EXERCISE OBJECTIVE
Quote the records that follow in full, leaving the pictures out.
# # # # # # #
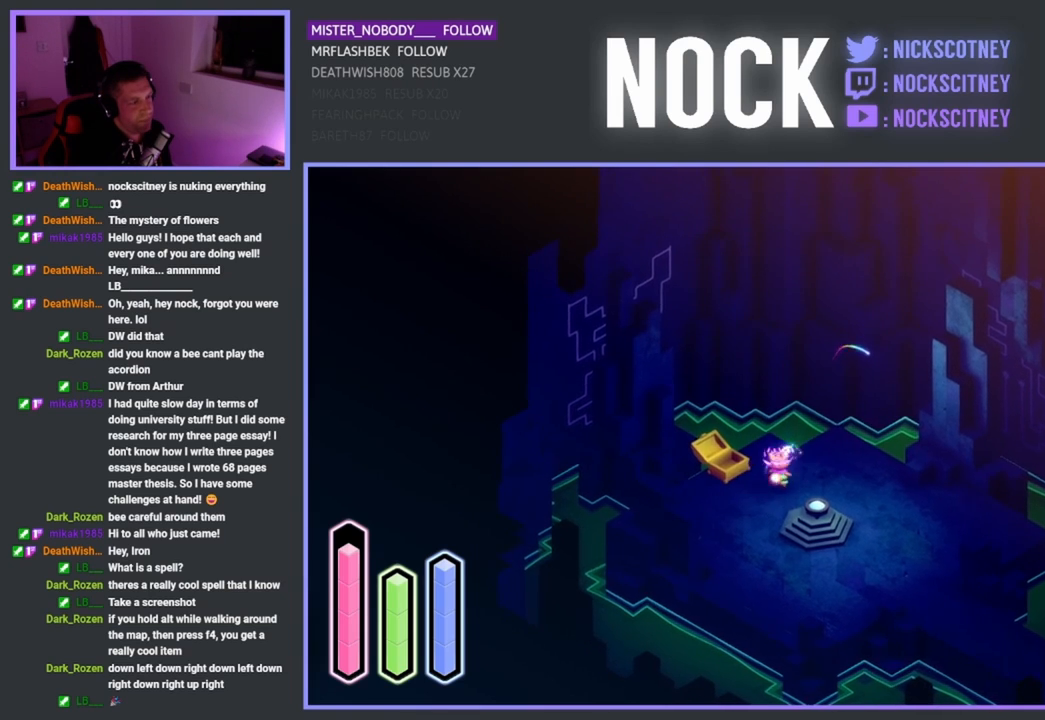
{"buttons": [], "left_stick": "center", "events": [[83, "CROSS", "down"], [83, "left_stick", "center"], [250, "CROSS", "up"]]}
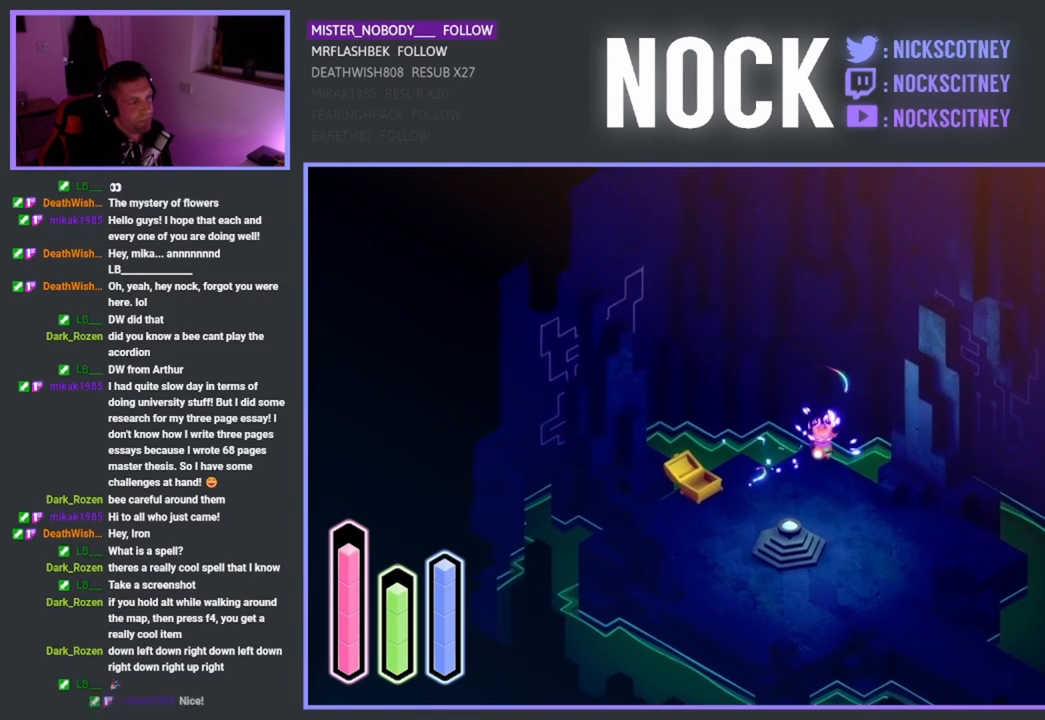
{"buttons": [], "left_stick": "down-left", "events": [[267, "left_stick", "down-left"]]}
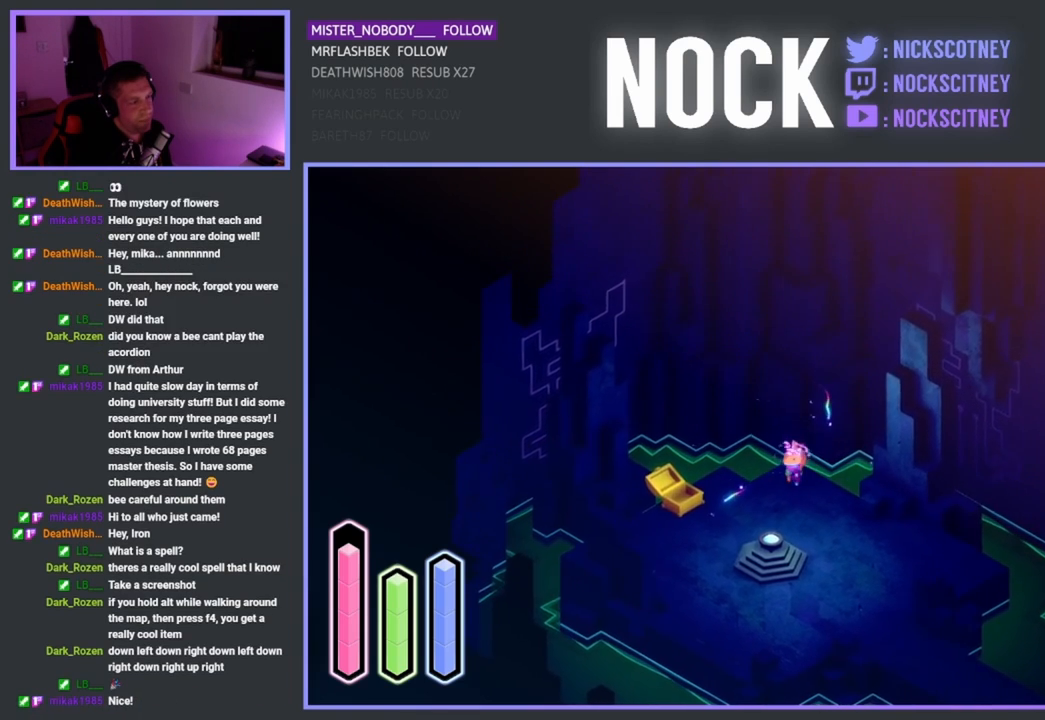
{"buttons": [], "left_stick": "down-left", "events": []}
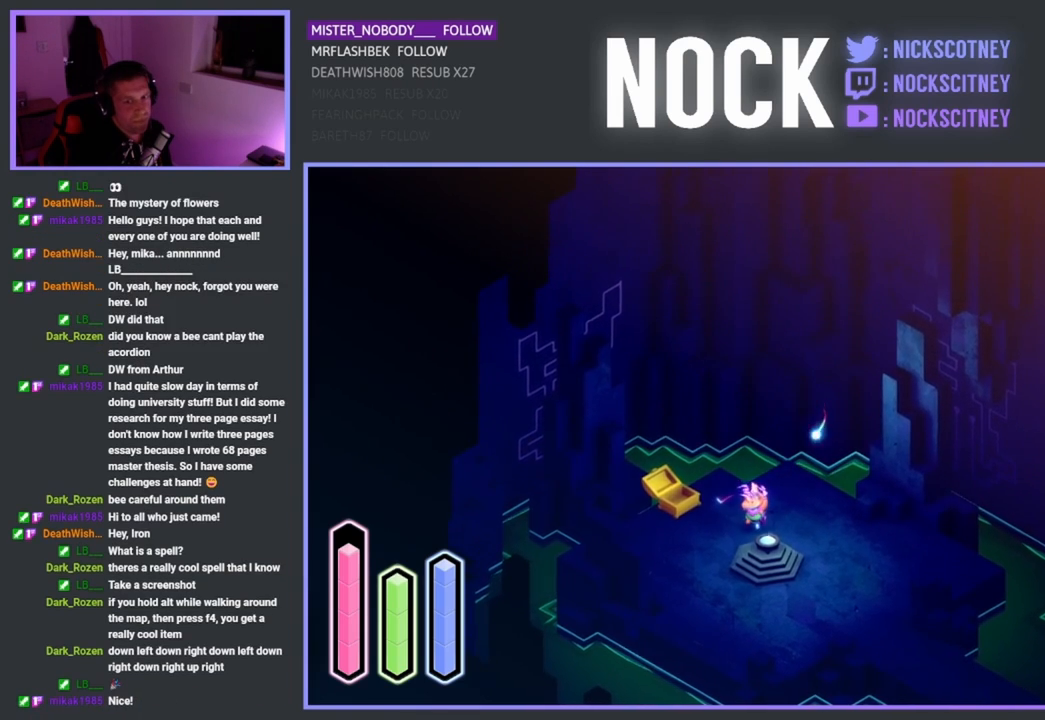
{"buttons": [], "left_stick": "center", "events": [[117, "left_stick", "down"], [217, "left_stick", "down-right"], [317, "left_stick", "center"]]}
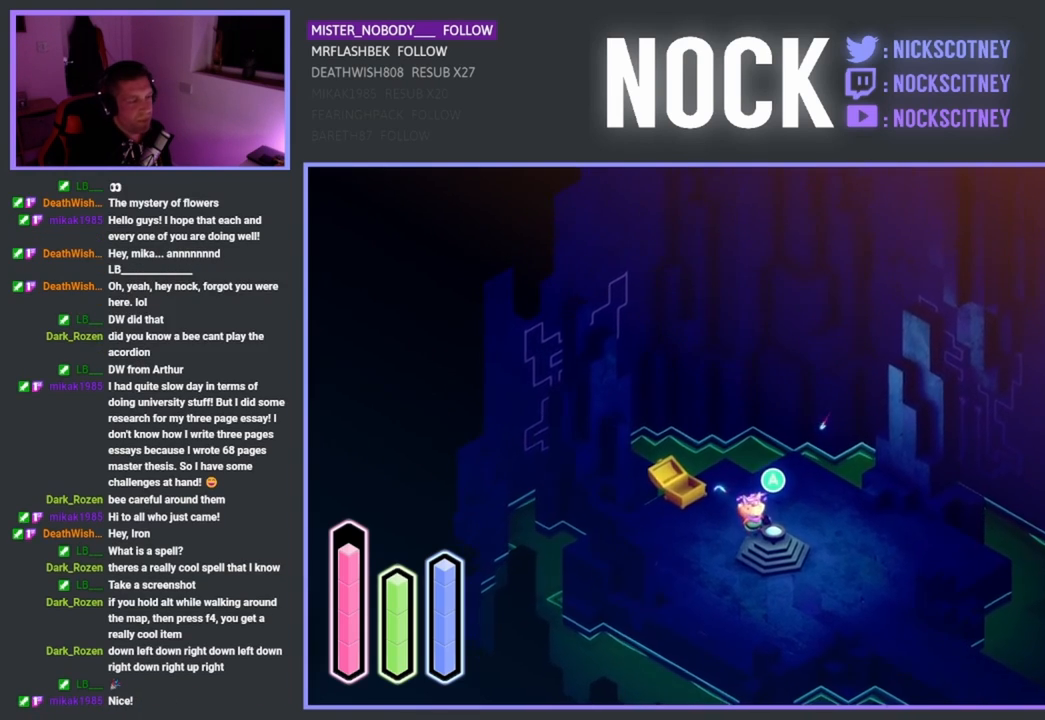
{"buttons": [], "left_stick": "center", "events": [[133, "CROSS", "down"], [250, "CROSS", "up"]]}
# # # # # # #
REPLY
{"buttons": [], "left_stick": "center", "events": [[83, "CROSS", "down"], [83, "left_stick", "center"], [250, "CROSS", "up"]]}
{"buttons": [], "left_stick": "down-left", "events": [[267, "left_stick", "down-left"]]}
{"buttons": [], "left_stick": "down-left", "events": []}
{"buttons": [], "left_stick": "center", "events": [[117, "left_stick", "down"], [217, "left_stick", "down-right"], [317, "left_stick", "center"]]}
{"buttons": [], "left_stick": "center", "events": [[133, "CROSS", "down"], [250, "CROSS", "up"]]}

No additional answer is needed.